A los dos días, en la primera página del periódico
Granma
, venía la siguiente noticia: «Dos contrarrevolucionarios homosexuales, Nelson Rodríguez y Angel López Rabí intentaron desviar un avión de Cubana de Aviación rumbo a Estados Unidos». La nota decía que todo el público del avión había reaccionado contra aquellos antisociales y los habían reducido rápidamente. Decía además que uno de los contrarrevolucionarios había lanzado una granada, pero que por suerte el avión había aterrizado forzosamente en el aeropuerto José Martí, y que los contrarrevolucionarios serían condenados por un tribunal militar. Eso era todo cuanto decía el
Granma
; evidentemente, no querían darle ningún tipo de publicidad al hecho de que fueran escritores.
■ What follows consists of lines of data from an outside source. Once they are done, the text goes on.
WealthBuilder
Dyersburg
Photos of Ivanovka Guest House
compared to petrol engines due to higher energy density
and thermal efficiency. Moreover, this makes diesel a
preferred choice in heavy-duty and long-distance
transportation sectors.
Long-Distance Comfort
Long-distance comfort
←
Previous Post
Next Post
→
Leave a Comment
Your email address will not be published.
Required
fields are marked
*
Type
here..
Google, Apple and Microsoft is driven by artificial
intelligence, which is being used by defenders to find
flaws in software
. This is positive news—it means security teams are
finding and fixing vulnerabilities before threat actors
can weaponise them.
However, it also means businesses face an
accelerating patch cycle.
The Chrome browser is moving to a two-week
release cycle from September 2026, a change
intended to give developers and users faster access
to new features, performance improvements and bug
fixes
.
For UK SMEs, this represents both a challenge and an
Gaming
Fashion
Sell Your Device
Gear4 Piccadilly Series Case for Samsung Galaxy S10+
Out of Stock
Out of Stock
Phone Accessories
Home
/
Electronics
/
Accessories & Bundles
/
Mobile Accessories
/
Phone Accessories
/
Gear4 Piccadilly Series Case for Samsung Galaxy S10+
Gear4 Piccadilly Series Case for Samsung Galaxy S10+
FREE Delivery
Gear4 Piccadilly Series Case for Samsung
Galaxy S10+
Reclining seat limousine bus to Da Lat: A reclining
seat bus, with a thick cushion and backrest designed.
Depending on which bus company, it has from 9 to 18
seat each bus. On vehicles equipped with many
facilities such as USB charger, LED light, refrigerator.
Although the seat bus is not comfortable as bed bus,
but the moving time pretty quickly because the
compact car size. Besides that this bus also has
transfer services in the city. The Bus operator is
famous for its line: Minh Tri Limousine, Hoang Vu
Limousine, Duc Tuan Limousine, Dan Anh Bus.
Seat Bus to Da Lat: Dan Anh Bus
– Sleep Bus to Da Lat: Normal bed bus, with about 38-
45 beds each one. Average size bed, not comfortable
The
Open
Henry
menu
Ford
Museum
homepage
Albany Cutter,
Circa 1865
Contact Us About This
Yo estaba aterrorizado. Nelson tenía que haber montado en el avión con mi carta de recomendación para su manuscrito sobre los cuentos de la UMAP. Después supimos cómo sucedieron las cosas. Nelson, su amigo Angel López Rabí, poeta de dieciséis años, y Jesús Castro habían sacado boletos para un avión de vuelos nacionales que volaría rumbo a Cienfuegos. Tomarían el avión con todas sus maletas y sus viejos libros, con la idea de partir hacia Estados Unidos. Jesús y Nelson, durante su servicio militar, se habían apoderado de unas granadas que tenían escondidas en el patio y su plan consistía en amenazar a los pilotos del avión con tirar las granadas si no desviaban el avión. Pero a última hora Jesús Castro tuvo miedo, se arrepintió y no tomó el avión. Cuando el avión despegó, Nelson sacó la granada y le dijo al público que si no desviaban el avión la tiraría. Inmediatamente, varios agentes de la Seguridad y la escolta oficial provista de armas largas, que viaja en todo avión cubano, se lanzaron sobre Nelson para matarlo. Alguien que iba en el avión, y cuyo nombre prefiero no decir porque aún vive en Cuba, me contó toda la historia. Nelson corría por todo el avión con la granada y la metía detrás de los pasajeros aterrorizados en forma de amenaza, mientras sus perseguidores trataban de darle un tiro certero. Nelson le gritó a Angel que lanzara su granada, pero éste no se atrevió y Nelson lanzó la suya. Uno de los jefes de la Seguridad se lanzó sobre la granada para que ésta no hiciese explosión, pero estalló y le hizo un hueco enorme al avión que ya se encontraba a gran altura. En cuanto el avión logró aterrizar, Nelson aprovechó la confusión y se lanzó por el hueco del avión; las hélices del avión lo atraparon y durante un año estuvo hospitalizado en estado de gravedad. Cuando los médicos de la Seguridad del Estado lograron curarlo, fue sentenciado a muerte y fusilado, junto con su amigo Angel López Rabí, de sólo dieciséis años de edad.